=== Begin Enclosure ===

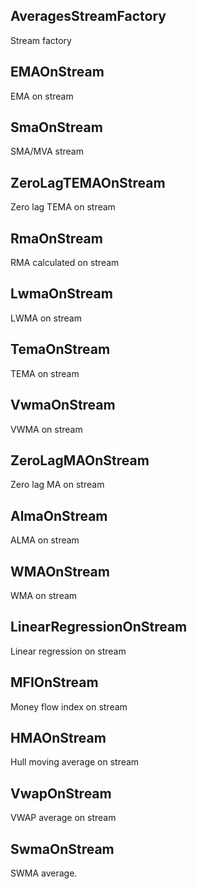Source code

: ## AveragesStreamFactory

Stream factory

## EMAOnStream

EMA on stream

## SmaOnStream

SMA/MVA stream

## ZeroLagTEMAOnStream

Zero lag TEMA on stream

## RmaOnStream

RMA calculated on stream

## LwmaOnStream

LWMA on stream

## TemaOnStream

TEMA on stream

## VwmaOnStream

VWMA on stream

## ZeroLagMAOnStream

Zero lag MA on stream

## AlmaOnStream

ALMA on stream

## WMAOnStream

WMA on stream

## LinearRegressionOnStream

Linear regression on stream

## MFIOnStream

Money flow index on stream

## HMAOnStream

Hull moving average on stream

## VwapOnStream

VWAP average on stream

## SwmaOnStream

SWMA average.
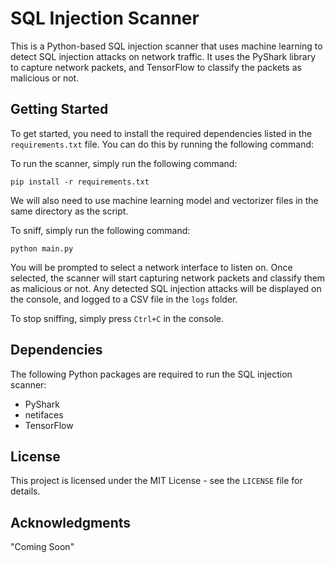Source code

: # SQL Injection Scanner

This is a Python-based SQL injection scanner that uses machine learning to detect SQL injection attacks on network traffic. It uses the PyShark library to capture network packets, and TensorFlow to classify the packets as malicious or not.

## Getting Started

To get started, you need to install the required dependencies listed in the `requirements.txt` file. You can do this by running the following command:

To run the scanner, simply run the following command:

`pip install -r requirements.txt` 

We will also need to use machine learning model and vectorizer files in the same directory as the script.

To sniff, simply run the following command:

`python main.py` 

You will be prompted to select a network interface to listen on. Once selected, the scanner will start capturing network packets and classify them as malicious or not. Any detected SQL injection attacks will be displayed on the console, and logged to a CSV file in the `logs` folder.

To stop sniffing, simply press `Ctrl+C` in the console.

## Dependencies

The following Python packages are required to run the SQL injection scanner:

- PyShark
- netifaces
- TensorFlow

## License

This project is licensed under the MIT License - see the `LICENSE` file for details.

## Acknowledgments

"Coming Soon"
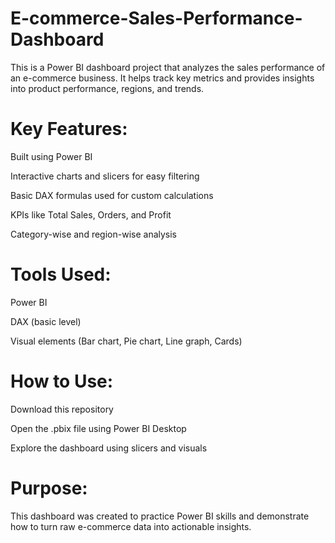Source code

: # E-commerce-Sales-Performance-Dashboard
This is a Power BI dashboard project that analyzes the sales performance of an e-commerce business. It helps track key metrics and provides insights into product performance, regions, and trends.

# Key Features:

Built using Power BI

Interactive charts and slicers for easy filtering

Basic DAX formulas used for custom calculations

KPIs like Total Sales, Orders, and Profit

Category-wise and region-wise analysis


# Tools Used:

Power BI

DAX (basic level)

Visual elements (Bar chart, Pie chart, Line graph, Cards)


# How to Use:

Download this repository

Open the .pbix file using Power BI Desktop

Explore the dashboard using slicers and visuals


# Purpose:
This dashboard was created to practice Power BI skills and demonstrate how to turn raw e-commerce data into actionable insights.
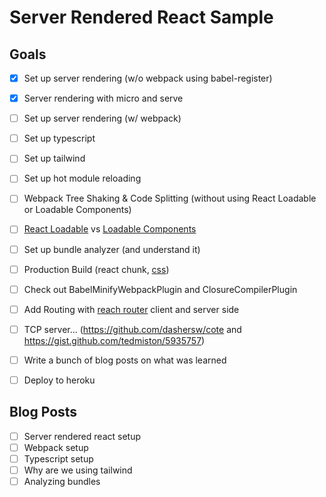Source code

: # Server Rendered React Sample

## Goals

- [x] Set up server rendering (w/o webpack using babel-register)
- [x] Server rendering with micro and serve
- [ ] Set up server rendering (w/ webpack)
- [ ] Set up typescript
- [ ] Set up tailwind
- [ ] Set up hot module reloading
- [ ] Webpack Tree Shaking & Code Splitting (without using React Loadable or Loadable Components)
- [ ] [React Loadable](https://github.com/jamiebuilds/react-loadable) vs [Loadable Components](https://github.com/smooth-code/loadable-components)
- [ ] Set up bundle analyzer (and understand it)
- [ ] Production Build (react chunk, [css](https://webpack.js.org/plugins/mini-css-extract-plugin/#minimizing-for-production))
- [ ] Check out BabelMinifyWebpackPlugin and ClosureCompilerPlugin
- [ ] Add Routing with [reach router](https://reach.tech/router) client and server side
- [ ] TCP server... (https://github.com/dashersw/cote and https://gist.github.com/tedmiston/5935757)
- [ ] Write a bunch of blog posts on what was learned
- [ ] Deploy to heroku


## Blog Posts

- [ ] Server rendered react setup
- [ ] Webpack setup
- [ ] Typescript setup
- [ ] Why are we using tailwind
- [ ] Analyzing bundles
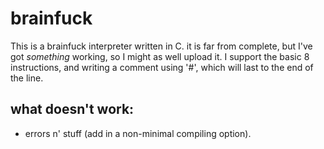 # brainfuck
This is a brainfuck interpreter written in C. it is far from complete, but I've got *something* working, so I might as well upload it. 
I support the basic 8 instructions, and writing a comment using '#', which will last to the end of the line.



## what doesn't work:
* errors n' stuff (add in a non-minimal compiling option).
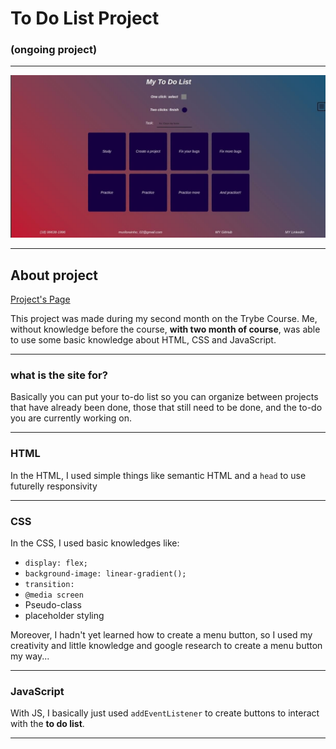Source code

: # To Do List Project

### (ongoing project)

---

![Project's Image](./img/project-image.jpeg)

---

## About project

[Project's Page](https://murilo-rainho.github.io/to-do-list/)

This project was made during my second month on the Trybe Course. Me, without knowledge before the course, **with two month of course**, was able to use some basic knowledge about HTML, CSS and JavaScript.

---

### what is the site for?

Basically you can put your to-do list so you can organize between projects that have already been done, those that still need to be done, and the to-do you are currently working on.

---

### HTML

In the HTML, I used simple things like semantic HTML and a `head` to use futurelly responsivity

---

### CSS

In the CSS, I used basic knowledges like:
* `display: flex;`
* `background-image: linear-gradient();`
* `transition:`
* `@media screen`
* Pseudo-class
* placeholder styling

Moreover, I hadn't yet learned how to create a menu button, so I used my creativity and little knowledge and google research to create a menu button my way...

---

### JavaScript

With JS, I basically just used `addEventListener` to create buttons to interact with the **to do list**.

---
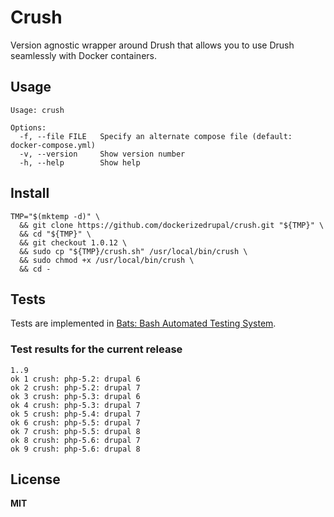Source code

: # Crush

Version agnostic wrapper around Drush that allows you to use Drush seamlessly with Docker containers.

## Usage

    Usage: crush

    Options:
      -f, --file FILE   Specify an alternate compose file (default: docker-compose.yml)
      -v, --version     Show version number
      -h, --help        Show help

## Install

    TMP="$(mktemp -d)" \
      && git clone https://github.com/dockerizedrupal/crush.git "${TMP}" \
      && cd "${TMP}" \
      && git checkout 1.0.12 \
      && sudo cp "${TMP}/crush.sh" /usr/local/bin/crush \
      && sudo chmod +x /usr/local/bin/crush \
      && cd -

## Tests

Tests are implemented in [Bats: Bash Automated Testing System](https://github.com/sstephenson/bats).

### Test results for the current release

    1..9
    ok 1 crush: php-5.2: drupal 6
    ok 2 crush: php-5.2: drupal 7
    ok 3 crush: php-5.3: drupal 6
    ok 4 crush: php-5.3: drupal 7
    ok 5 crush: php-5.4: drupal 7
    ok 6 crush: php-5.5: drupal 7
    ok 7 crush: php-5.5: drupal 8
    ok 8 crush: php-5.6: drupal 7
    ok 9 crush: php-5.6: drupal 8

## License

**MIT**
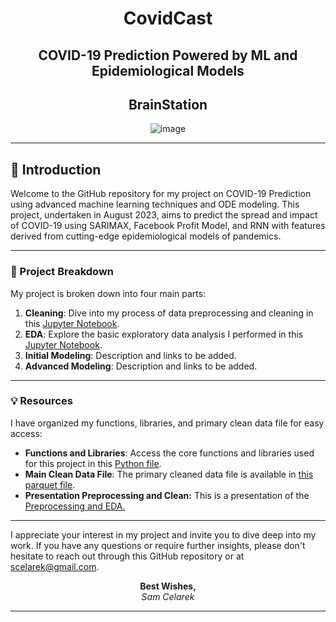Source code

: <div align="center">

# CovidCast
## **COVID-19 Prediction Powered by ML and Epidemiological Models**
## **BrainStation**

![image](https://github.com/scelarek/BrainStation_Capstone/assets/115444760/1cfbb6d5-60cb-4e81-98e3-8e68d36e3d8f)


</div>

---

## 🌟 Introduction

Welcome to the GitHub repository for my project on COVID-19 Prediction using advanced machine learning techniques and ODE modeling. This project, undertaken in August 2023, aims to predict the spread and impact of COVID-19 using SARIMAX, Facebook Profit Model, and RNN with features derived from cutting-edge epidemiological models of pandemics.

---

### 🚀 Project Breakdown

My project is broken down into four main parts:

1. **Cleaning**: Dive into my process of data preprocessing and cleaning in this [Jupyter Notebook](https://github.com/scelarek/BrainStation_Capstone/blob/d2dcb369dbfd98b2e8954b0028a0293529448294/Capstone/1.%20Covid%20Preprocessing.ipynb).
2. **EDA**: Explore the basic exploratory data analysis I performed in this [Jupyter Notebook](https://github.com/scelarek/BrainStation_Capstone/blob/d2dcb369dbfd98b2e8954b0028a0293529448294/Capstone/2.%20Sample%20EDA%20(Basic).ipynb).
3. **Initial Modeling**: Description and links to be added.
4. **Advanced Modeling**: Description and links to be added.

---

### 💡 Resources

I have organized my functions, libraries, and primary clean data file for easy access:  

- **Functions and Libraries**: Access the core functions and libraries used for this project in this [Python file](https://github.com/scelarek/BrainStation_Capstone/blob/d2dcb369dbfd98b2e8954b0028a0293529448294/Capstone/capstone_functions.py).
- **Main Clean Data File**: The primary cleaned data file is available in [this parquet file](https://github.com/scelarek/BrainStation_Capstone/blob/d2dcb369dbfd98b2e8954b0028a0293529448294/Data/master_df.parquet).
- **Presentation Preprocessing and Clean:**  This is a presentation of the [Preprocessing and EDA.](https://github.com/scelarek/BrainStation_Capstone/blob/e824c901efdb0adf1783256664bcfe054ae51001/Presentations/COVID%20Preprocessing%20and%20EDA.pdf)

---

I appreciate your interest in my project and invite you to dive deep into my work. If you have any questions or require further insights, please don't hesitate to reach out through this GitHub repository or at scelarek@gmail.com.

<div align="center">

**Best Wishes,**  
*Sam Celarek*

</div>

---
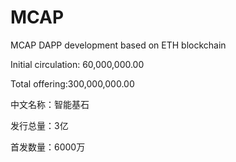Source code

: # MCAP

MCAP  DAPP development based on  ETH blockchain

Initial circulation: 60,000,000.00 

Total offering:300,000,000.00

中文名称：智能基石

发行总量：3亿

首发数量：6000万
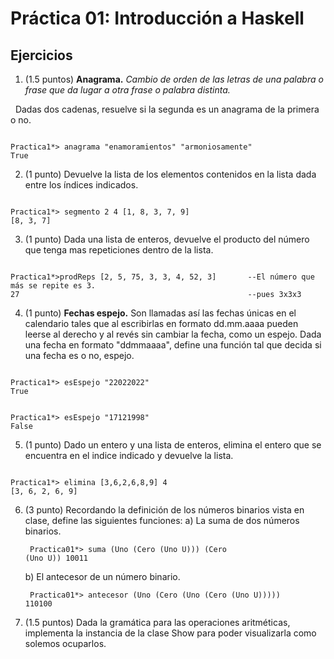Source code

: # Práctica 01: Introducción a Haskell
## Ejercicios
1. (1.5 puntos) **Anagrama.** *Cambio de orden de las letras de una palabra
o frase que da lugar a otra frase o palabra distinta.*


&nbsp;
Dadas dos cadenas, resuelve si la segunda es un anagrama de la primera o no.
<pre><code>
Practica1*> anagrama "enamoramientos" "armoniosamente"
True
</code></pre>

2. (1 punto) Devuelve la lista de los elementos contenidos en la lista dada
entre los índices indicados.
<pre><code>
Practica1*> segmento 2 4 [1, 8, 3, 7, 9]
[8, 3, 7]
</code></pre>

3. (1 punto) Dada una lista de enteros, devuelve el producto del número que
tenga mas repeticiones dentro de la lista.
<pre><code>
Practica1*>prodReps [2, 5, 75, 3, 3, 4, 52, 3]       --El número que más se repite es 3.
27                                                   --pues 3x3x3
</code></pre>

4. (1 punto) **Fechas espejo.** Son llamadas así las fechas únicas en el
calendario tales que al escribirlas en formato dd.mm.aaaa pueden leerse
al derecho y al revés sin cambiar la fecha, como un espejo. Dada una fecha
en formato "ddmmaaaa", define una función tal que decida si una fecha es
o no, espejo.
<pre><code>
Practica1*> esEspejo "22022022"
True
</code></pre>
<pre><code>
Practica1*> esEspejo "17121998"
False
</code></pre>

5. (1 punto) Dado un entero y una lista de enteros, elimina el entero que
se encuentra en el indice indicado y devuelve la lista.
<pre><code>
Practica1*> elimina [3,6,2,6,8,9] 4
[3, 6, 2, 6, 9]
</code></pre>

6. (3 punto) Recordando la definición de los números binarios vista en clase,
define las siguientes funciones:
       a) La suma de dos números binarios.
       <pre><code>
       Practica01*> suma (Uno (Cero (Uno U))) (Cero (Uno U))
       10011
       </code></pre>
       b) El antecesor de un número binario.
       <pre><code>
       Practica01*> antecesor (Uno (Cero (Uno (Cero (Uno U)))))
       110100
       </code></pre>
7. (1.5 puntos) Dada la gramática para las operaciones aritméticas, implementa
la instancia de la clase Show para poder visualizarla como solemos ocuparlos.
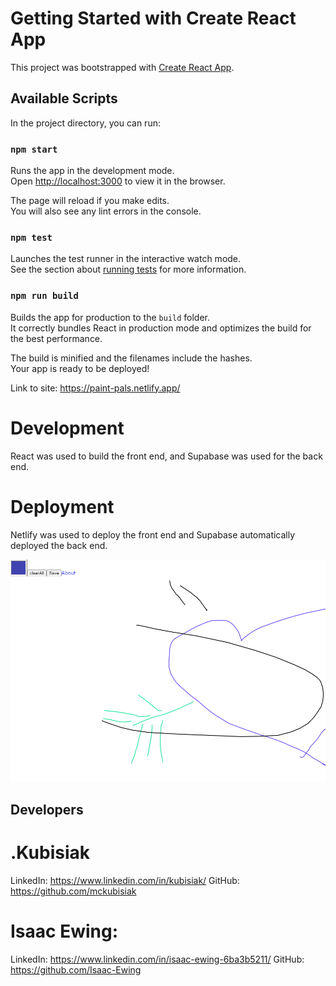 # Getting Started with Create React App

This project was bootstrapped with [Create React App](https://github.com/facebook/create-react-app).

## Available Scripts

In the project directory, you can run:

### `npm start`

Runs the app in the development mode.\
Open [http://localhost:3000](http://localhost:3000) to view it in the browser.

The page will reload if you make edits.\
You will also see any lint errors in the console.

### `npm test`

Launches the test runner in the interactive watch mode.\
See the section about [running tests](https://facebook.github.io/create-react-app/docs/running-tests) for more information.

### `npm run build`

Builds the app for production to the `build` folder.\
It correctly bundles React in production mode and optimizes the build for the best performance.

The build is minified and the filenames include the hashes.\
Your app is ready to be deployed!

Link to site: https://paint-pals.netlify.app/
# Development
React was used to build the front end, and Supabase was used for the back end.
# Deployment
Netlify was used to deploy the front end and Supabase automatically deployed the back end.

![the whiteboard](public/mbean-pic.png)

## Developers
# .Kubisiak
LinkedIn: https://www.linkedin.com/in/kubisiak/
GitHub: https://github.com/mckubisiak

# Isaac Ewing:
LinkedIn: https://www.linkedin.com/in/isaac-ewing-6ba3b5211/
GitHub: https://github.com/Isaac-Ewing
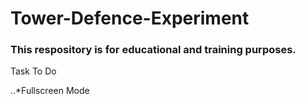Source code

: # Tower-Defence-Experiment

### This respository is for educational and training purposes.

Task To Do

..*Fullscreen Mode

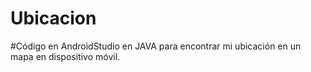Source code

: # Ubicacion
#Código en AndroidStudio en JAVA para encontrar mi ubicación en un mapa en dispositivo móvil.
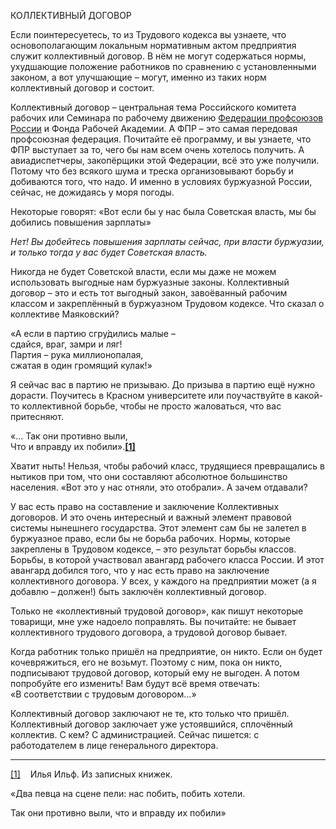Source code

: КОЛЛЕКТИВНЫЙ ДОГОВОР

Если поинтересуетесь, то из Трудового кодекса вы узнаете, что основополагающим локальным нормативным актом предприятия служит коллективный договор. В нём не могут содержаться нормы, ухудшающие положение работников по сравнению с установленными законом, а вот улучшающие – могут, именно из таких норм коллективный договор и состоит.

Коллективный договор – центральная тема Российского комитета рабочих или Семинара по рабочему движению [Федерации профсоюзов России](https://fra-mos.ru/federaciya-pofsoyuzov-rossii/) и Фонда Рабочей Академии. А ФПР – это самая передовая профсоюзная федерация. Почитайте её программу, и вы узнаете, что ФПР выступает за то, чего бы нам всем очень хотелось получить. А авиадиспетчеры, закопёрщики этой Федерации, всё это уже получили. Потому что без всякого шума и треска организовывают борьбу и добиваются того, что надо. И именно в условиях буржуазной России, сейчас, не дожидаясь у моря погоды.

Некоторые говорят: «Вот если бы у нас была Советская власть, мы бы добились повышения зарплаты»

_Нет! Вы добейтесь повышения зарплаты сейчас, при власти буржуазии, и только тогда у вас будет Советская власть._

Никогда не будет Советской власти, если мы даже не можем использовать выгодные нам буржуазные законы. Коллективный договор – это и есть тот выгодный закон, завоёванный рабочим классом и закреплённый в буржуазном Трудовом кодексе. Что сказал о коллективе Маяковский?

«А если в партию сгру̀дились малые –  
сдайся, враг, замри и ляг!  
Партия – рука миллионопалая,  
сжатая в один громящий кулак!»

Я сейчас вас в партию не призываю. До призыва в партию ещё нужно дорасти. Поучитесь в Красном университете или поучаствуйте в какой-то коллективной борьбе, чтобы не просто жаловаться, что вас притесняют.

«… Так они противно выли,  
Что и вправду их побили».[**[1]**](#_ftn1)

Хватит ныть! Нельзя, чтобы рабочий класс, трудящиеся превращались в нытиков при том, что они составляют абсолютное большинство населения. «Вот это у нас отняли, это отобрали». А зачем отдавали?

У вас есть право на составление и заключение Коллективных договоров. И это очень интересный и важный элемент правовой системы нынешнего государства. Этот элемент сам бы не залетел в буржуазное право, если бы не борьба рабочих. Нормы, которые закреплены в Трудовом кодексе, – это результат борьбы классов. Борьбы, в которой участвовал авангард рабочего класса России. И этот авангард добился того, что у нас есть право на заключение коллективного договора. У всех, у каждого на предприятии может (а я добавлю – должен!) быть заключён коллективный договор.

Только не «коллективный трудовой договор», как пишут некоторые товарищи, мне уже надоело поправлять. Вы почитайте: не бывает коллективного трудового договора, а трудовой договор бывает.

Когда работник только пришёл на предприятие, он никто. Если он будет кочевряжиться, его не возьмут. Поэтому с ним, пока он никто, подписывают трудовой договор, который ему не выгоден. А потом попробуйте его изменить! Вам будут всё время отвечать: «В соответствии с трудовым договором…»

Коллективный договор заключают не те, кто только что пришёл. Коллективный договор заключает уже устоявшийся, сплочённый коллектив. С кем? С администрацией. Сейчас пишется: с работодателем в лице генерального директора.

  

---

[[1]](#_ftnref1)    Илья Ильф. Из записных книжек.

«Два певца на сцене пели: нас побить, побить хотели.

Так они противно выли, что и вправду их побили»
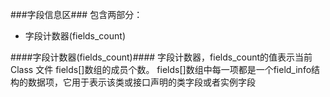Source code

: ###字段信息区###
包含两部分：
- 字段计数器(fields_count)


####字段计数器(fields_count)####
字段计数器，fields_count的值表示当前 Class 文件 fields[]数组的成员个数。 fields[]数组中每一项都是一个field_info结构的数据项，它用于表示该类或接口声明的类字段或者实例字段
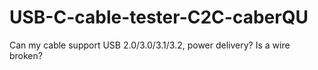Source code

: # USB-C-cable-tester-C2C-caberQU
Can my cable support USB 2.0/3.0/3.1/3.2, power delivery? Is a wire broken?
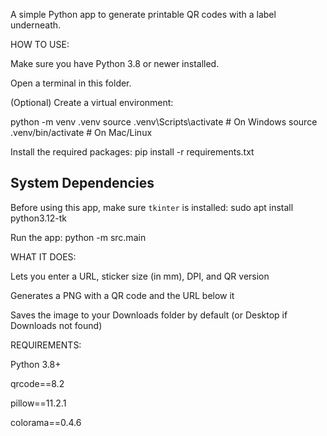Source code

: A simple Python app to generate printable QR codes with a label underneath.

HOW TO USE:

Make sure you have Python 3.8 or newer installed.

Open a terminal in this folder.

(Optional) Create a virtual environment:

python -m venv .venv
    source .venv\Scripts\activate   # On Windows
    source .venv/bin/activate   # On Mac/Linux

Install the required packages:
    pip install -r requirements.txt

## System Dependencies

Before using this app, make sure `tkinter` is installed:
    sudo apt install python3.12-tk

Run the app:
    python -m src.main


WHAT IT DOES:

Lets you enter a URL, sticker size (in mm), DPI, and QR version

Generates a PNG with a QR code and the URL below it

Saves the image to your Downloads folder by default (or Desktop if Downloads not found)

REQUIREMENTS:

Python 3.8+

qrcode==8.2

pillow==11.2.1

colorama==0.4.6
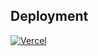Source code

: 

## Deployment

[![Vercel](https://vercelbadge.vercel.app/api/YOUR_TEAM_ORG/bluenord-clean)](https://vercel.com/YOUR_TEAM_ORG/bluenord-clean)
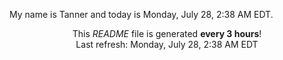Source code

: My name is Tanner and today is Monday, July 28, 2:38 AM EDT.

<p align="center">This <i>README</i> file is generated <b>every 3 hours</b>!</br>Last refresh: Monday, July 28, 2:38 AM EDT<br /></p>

=== End Enclosure ===

→ **Exercise brief**
Repeat the records from the line with "Money flow index on stream" to the line with "Basic DAX formulas", keeping both of those lines. Leave the pictures out of your answer.

→ **Solution for this task**
Money flow index on stream

## HMAOnStream

Hull moving average on stream

## VwapOnStream

VWAP average on stream

## SwmaOnStream

SWMA average.
Source code

: # SQL Injection Scanner

This is a Python-based SQL injection scanner that uses machine learning to detect SQL injection attacks on network traffic. It uses the PyShark library to capture network packets, and TensorFlow to classify the packets as malicious or not.

## Getting Started

To get started, you need to install the required dependencies listed in the `requirements.txt` file. You can do this by running the following command:

To run the scanner, simply run the following command:

`pip install -r requirements.txt` 

We will also need to use machine learning model and vectorizer files in the same directory as the script.

To sniff, simply run the following command:

`python main.py` 

You will be prompted to select a network interface to listen on. Once selected, the scanner will start capturing network packets and classify them as malicious or not. Any detected SQL injection attacks will be displayed on the console, and logged to a CSV file in the `logs` folder.

To stop sniffing, simply press `Ctrl+C` in the console.

## Dependencies

The following Python packages are required to run the SQL injection scanner:

- PyShark
- netifaces
- TensorFlow

## License

This project is licensed under the MIT License - see the `LICENSE` file for details.

## Acknowledgments

"Coming Soon"
Source code

: # E-commerce-Sales-Performance-Dashboard
This is a Power BI dashboard project that analyzes the sales performance of an e-commerce business. It helps track key metrics and provides insights into product performance, regions, and trends.

# Key Features:

Built using Power BI

Interactive charts and slicers for easy filtering

Basic DAX formulas used for custom calculations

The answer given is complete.